▶ [Objective 1]:
Rewrite the rows between the line holding "pose: elev=130.3 azim=262.1" and the line holding "Dot at: (238, 275)", inclusive, replacing "pose" with "camera" and leaving everything else unchanged.

▶ [Selected extract]:
# Project Update wiper question



## blondie67 (Jan 28, 2008)

Hey guys,
Finishing up on my car. It will be EP'd black this week and painted hopefully by next weekend! 
Upon the approaching completion I realized that there were no wiper squirters!! When reading in my restoration guide, it says that the wiper jar was located left of the radiator core on AC California cars. Since I don't have one to check, I noticed that my inner fender well on the driver's side had bolt holes that would likely hold the jar. My question is, would these fender wells likely have been replaced and should I mount on the other side, or just keep them where they are? 
Linda


----------



## geeteeohguy (Feb 2, 2008)

Linda: all of the washer bottles I have seen were on the driver's side fender well. Also, all of the GTO's I've ever had, even back in the '70's, NEVER had a bottle that wasn't cracked and broken. My two current GTO's are no exception. In almost 30 years of GTO's , I have NEVER had one with working washers!!! (That's pretty lame....I'm gonna have to FIX 'em know). I would just order the repro plastic bottle and attach it back on the fender well where it probably was originally. All the A/C stuff is on the OTHER side of the engine, so this makes sense to me.....Can't wait to see pics!!!!

▶ [Objective 2]:
Duplicate the wording of the wiper thread between "## blondie67 (Jan" and "where they are?", inclusive.

▶ [Material for this exercise]:
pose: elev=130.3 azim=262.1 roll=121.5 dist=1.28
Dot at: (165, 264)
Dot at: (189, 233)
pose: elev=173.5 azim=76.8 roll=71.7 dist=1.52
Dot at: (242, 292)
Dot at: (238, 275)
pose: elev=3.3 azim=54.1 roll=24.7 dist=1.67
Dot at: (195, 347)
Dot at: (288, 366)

---

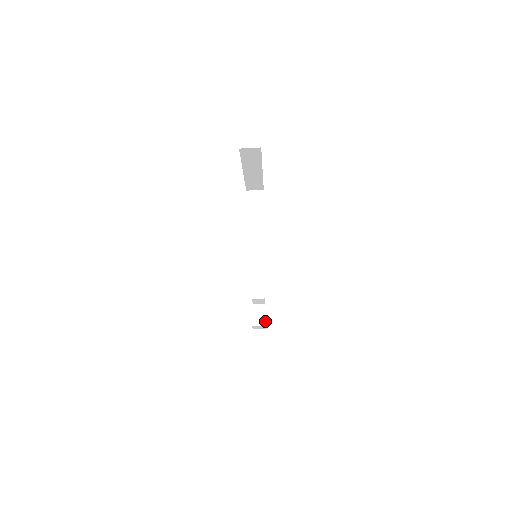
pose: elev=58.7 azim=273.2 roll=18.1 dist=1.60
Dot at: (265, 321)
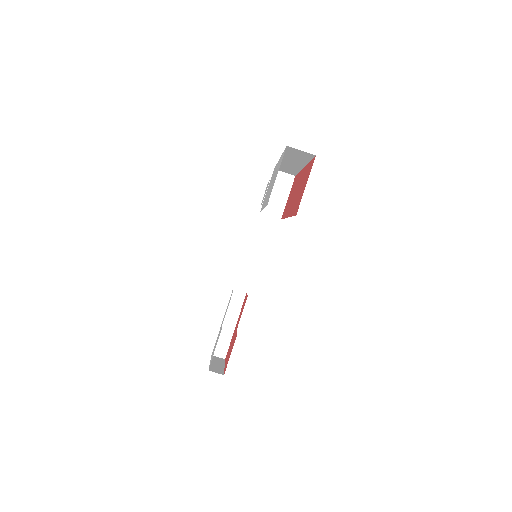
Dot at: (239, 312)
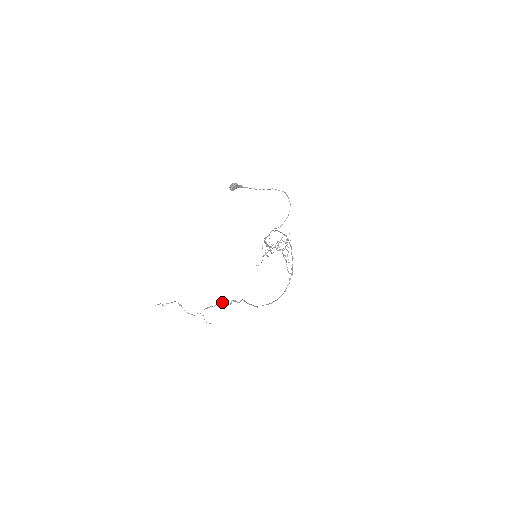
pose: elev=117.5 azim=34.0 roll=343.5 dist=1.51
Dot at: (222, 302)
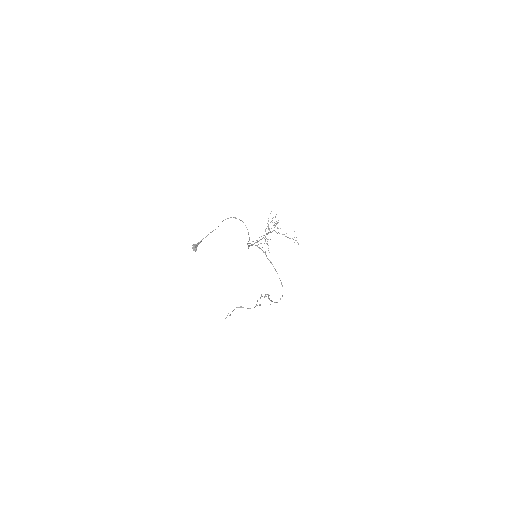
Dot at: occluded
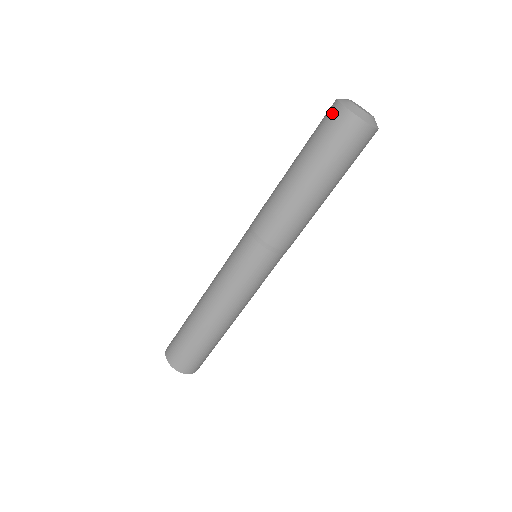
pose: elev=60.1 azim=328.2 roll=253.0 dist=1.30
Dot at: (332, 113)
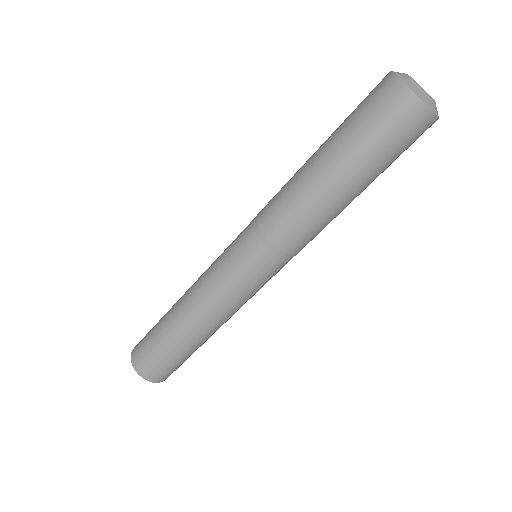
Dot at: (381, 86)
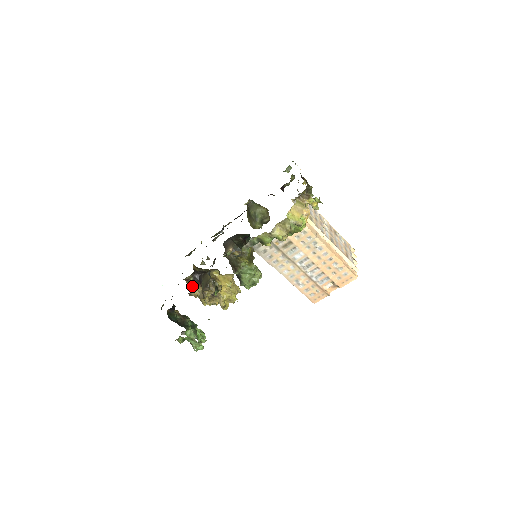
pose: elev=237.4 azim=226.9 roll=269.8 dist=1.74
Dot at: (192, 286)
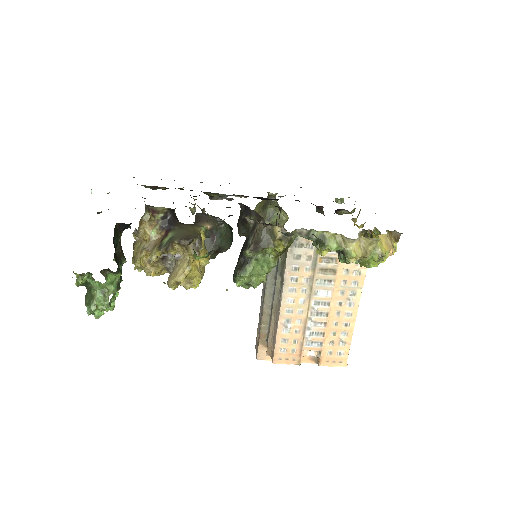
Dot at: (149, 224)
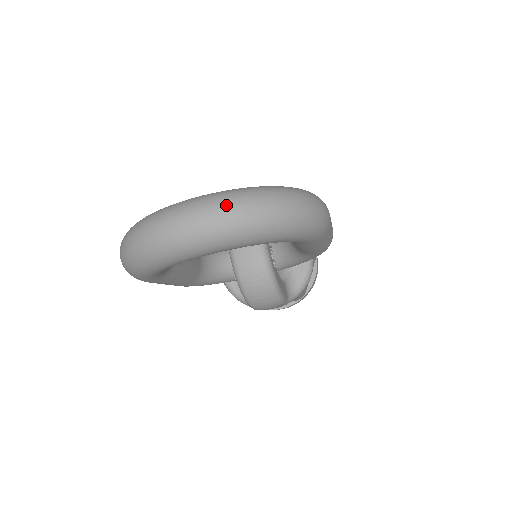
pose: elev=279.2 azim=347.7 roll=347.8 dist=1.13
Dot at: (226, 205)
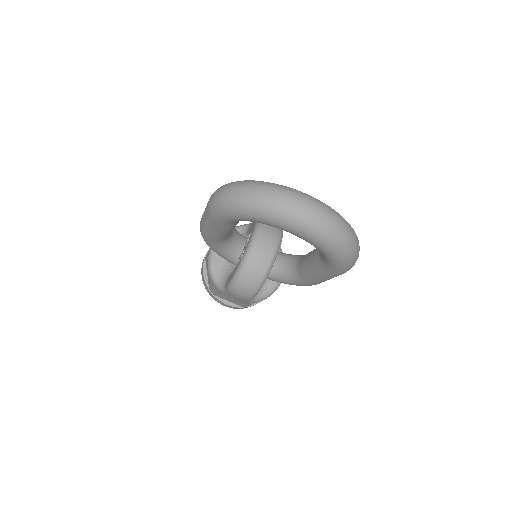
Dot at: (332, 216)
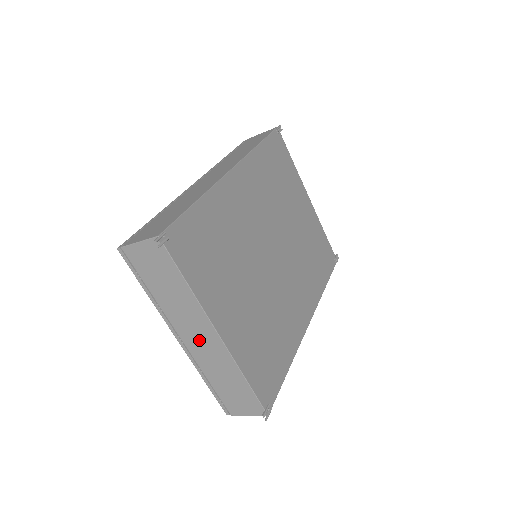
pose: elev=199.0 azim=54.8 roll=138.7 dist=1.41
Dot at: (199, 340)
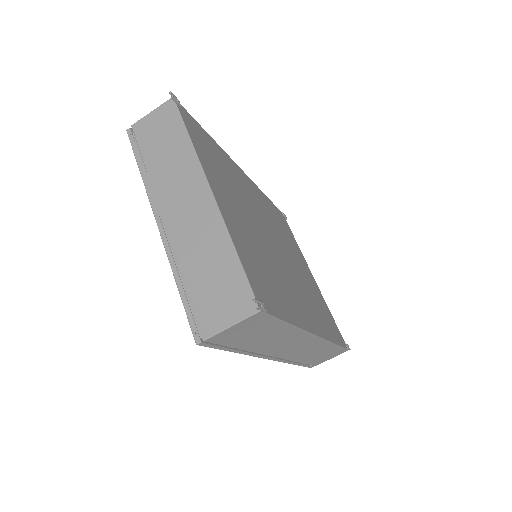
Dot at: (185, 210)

▶ [Problem solution 1]:
camera: elev=130.3 azim=262.1 roll=121.5 dist=1.28
Dot at: (165, 264)
Dot at: (189, 233)
camera: elev=173.5 azim=76.8 roll=71.7 dist=1.52
Dot at: (242, 292)
Dot at: (238, 275)

▶ [Problem solution 2]:
## blondie67 (Jan 28, 2008)

Hey guys,
Finishing up on my car. It will be EP'd black this week and painted hopefully by next weekend! 
Upon the approaching completion I realized that there were no wiper squirters!! When reading in my restoration guide, it says that the wiper jar was located left of the radiator core on AC California cars. Since I don't have one to check, I noticed that my inner fender well on the driver's side had bolt holes that would likely hold the jar. My question is, would these fender wells likely have been replaced and should I mount on the other side, or just keep them where they are?